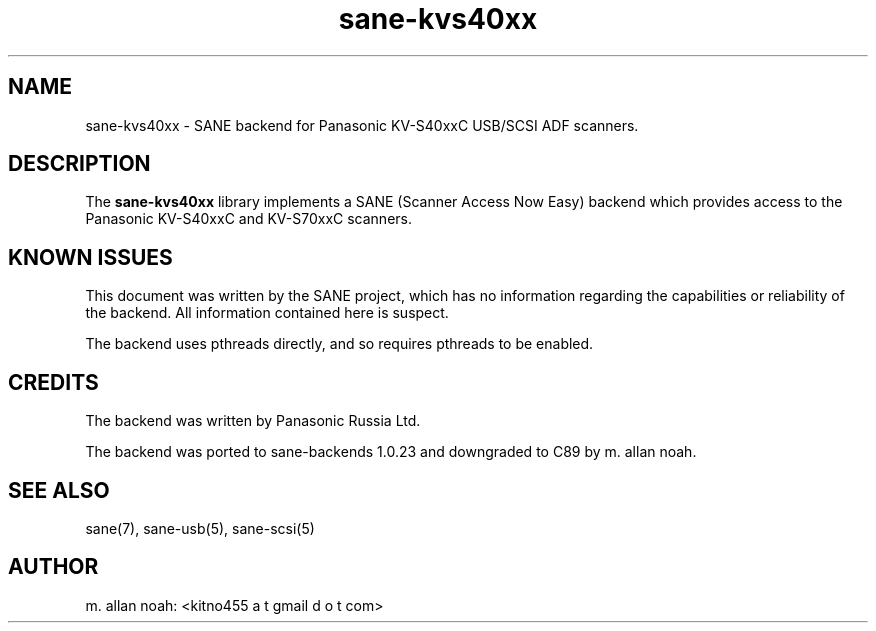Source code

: .TH sane\-kvs40xx 5 "03 Jun 2011" "@PACKAGEVERSION@" "SANE Scanner Access Now Easy"
.IX sane\-kvs40xx

.SH NAME
sane\-kvs40xx \- SANE backend for Panasonic KV-S40xxC USB/SCSI ADF scanners.

.SH DESCRIPTION
The
.B sane\-kvs40xx
library implements a SANE (Scanner Access Now Easy) backend which
provides access to the Panasonic KV-S40xxC and KV-S70xxC scanners.

.SH KNOWN ISSUES
This document was written by the SANE project, which has no information
regarding the capabilities or reliability of the backend. All information
contained here is suspect.

The backend uses pthreads directly, and so requires pthreads to be enabled.

.SH CREDITS
The backend was written by Panasonic Russia Ltd.

The backend was ported to sane-backends 1.0.23 and downgraded to C89
by m. allan noah.

.SH "SEE ALSO"
sane(7), sane\-usb(5), sane\-scsi(5)

.SH AUTHOR
m. allan noah: <kitno455 a t gmail d o t com>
+ + + + + + +
Job item: Each record above should come back exactly the same, only without its pictures.

Result below:
Source code

: .TH sane\-kvs40xx 5 "03 Jun 2011" "@PACKAGEVERSION@" "SANE Scanner Access Now Easy"
.IX sane\-kvs40xx

.SH NAME
sane\-kvs40xx \- SANE backend for Panasonic KV-S40xxC USB/SCSI ADF scanners.

.SH DESCRIPTION
The
.B sane\-kvs40xx
library implements a SANE (Scanner Access Now Easy) backend which
provides access to the Panasonic KV-S40xxC and KV-S70xxC scanners.

.SH KNOWN ISSUES
This document was written by the SANE project, which has no information
regarding the capabilities or reliability of the backend. All information
contained here is suspect.

The backend uses pthreads directly, and so requires pthreads to be enabled.

.SH CREDITS
The backend was written by Panasonic Russia Ltd.

The backend was ported to sane-backends 1.0.23 and downgraded to C89
by m. allan noah.

.SH "SEE ALSO"
sane(7), sane\-usb(5), sane\-scsi(5)

.SH AUTHOR
m. allan noah: <kitno455 a t gmail d o t com>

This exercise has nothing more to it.